Harsh words, yes, but less than four weeks into its airing the show's star was trying to make them a permanent part of the Trump brand. The Smoking Gun revealed 17 years ago today that Trump and his attorneys had filed a request with the U.S. Patent and Trademark Office seeking ownership of "You're fired!"

Attempting to patent a common phrase in the English language is audacious, although some have done it successfully. In Trump's case, he seems to have been motivated more by profit than linguistic hubris: His organization had already licensed expensive T-shirts that were on sale in Bloomingdale's with the slogan emblazoned on the chest.

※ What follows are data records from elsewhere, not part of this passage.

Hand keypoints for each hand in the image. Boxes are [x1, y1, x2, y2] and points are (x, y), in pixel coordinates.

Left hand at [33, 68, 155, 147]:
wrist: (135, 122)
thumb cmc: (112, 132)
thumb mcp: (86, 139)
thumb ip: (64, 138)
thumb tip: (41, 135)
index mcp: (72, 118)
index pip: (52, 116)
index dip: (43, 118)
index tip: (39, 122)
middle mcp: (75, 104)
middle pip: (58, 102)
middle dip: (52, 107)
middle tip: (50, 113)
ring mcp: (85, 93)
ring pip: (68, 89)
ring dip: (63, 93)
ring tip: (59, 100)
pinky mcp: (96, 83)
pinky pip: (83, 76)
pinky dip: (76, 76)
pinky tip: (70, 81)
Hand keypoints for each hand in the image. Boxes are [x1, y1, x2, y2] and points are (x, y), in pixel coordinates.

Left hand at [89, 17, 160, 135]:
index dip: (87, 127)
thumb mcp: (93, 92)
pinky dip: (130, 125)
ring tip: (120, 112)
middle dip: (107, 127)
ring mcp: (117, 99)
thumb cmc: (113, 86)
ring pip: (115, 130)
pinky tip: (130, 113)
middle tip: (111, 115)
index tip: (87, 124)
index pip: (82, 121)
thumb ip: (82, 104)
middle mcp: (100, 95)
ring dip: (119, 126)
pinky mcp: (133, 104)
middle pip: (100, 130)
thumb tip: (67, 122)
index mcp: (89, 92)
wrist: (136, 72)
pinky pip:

But Trump's cheeky legal gambit ran into another problem besides common English usage: It came in the form of suburban Chicago retailer Susan Brenner, whose ceramics studio and pottery store was named You're Fired.

"Every person who walks into store now says, ‘Oh, you're copying Donald Trump,'" Brenner told the Chicago Tribune. "And I say, ‘No, he's copying me.'"

In the end, the patent office rejected Trump's claim even as "The Apprentice" provided him with an unlikely steppingstone into national politics. The episode also serves as a reminder of why, after the votes were counted in 2020, Trump was unwilling -- and seemed unable -- to absorb the two-word verdict rendered by voters that would end his tenure in the White House.